Cardiovascular diseases (CVDs) in children, such as heart failure, hypertension, and arrhythmias, require chronic treatment with drugs having potentially complicated physicochemical properties. Moreover, nearly all the medications are used "off-label" in paediatric populations due to the lack of age-appropriate commercial formulations [1-3]. Therefore, the common practice by pharmacists currently involves manipulating adult tablets/dosage forms (e.g., crushing, splitting) or preparing extemporaneous liquid suspensions to achieve the required paediatric doses. These improvised methods lead to dose inaccuracy, drug instability, and exposure to potentially toxic excipients to the children [2-4]. Additionally, many cardiovascular drugs are intensely bitter, driving poor adherence and treatment failure [2, 5]. Pharmaceutical 3D printing enables automated on-demand compounding of medicines with the ability to create personalised and customizable dosage forms and sufficiently mark unpleasant tastes of medicines, making them more appropriate for administration in children [2,3]. Moreover, countries such as the United Kingdom began to recognise pharmaceutical additive manufacturing as a promising enabling technology for point-of-care production of personalised medicines at the bedside to enhance patient treatment outcomes [6].

Project aim

This PhD project will develop child-friendly oral dosage forms using pharmaceutical 3D printing with clinically relevant model drugs. Critically, this project will explore the development of single-dose and/or fixed-dose combinations (FDCs) with a roadmap toward clinical implementation at the point of care.

Research Objectives

1. Pre-formulation and early Formulation development: evaluate suitable APIs/excipients and develop printable pharma-inks containing paediatric-relevant doses, including FDCs using biocompatible polymers.

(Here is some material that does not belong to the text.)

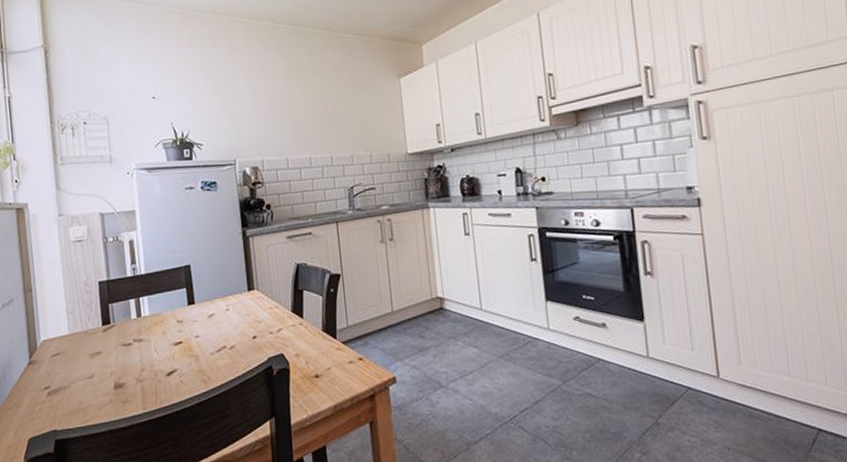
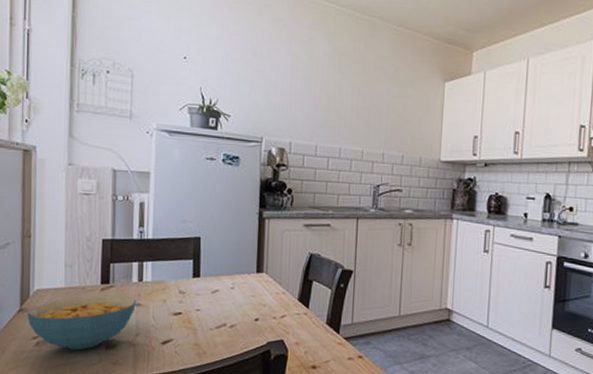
cereal bowl: none [37,333,138,395] -> present [27,295,136,351]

2. Taste masking: Design effective task masking strategies and evaluation of the same using validated models such as electronic tongue technology and/or human volunteers.

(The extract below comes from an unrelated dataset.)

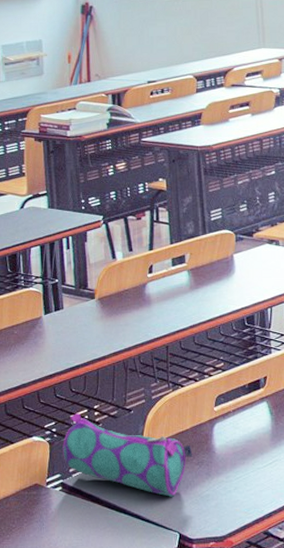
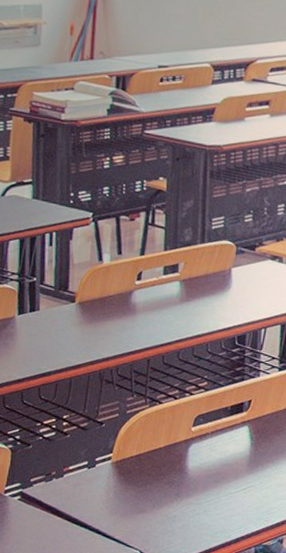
pencil case: present [62,412,193,497] -> none [25,421,164,515]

3. 3D printing optimisation: Determine optimal 3D printing technology and parameters to achieve the desired product quality profiles.

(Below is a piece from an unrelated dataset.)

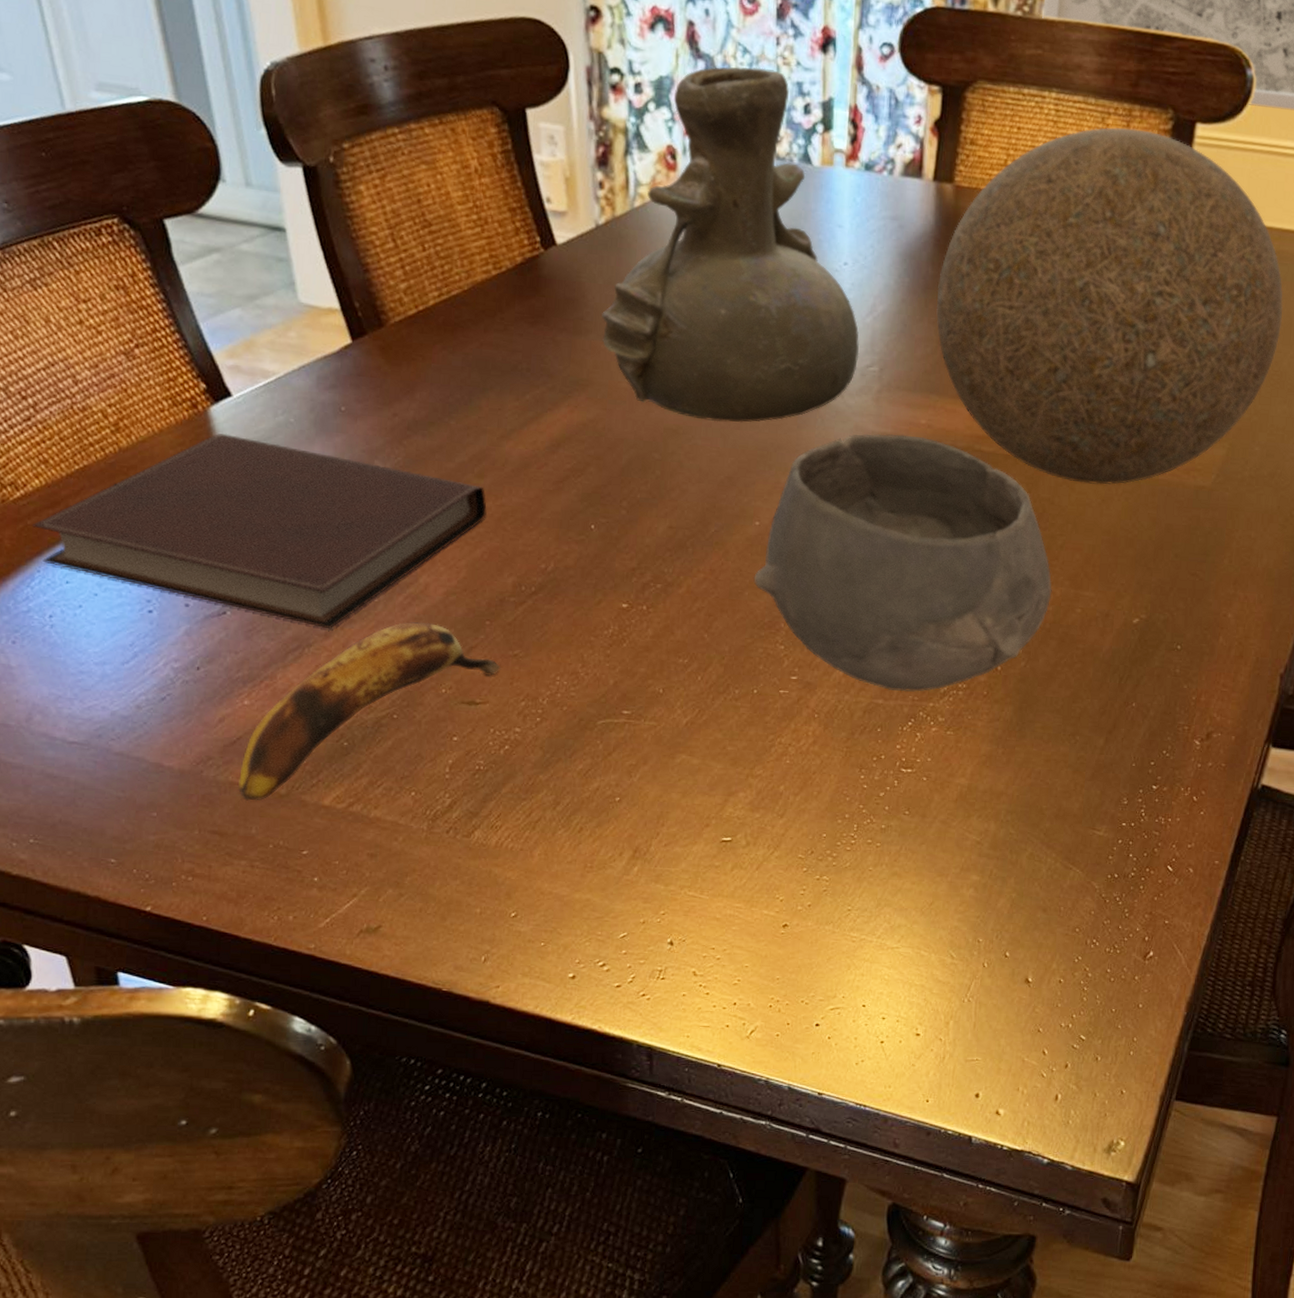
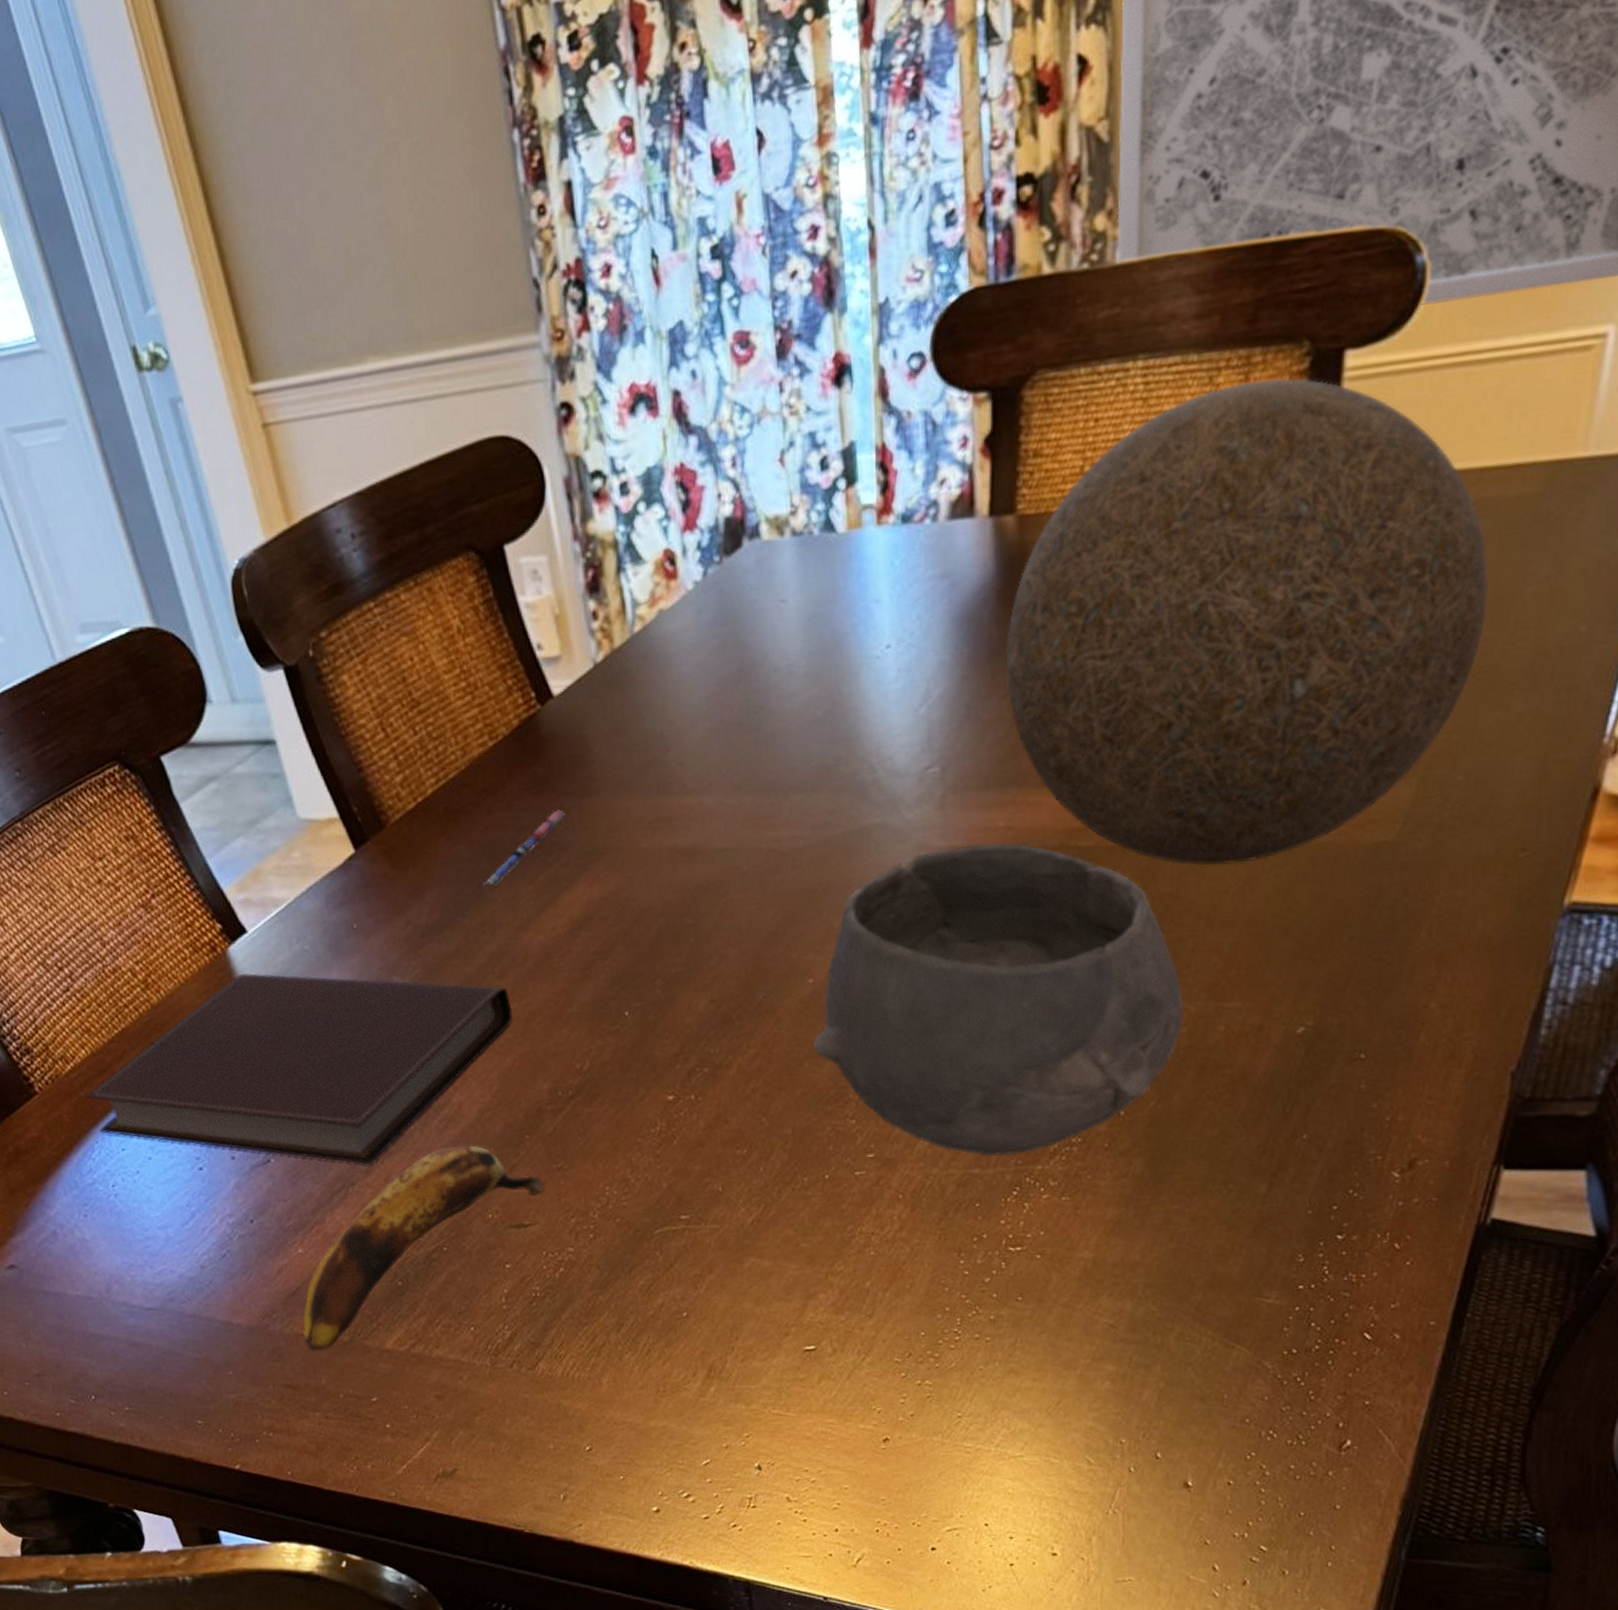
pen: none [472,341,557,396] -> present [483,810,566,886]
vase: present [602,66,859,423] -> none [611,424,915,870]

4. Characterisation and stability: Assess printlets for solid-state, drug content, hardness, disintegration, dissolution, and stability under accelerated conditions and simulated hospital in-use conditions.
5. Clinical translation framework: Develop a quality-by-design (QbD) framework for point-of-care manufacturing and propose a clinical study protocol for acceptability testing in paediatric clinical settings.